Sometimes, you have to go back to your original vision for the game. If you set out to make the fastest, lightest tactical wargame ever and you have the chance to instead make a meatier game that really stands on its own, maybe you should stick with your vision and complete your original goal. Put your thumb in the page of this choose-your-own-adventure, because you can always go back and explore the other path when you finish this one.

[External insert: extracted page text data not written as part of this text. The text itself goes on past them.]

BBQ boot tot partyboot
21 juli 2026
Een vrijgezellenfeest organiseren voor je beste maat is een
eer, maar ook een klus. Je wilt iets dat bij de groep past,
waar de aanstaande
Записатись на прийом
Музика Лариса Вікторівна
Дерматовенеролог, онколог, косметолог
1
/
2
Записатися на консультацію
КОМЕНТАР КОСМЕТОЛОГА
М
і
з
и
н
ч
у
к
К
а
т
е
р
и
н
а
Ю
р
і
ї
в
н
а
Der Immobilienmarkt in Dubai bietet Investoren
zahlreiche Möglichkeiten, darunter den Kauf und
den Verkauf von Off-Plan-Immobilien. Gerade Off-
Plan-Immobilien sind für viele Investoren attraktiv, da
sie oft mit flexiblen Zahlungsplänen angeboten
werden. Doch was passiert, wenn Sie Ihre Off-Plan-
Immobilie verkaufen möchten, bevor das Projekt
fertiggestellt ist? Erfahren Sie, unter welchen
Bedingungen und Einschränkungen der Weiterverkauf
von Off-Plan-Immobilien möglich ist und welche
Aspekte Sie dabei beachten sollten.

Sometimes, I’m thinking most of the time, you have to forget where you were coming from and listen to what the game wants to be. Like carving stone, of course you have to start with a plan in mind but you might get half way there and just see something else waiting to be revealed. Something better. It’s rare that the act of executing one game idea doesn’t lead me to discover something different, something a little more natural and unique. Unlike carving stone, you can always undo a change and go back to what worked better.
Ultimately the decision is yours and yours alone to make, but remember that you can always ask friends and peers for their opinion. The value of another perspective is immeasurable.
Calm Down
As a parting note, I wanted to touch briefly on designer ego. It’s impossible not to be invested in your game. It’s your baby and if you aren’t invested in it, it’s going to be trash and you’re wasting the playtesters’ time. What you have to learn to do, though, is to divorce the quality of your game in its current state from your self-confidence as a designer. A bad playtest doesn’t make you a bad designer. It doesn’t even make the game bad, because your game isn’t finished. It just means you’ve learned something and found a way to make your game better.
The only way to be a bad designer is to release only bad games, and the only way to do that is to ignore your playtesters when they tell you what’s wrong with your game. Or to not playtest.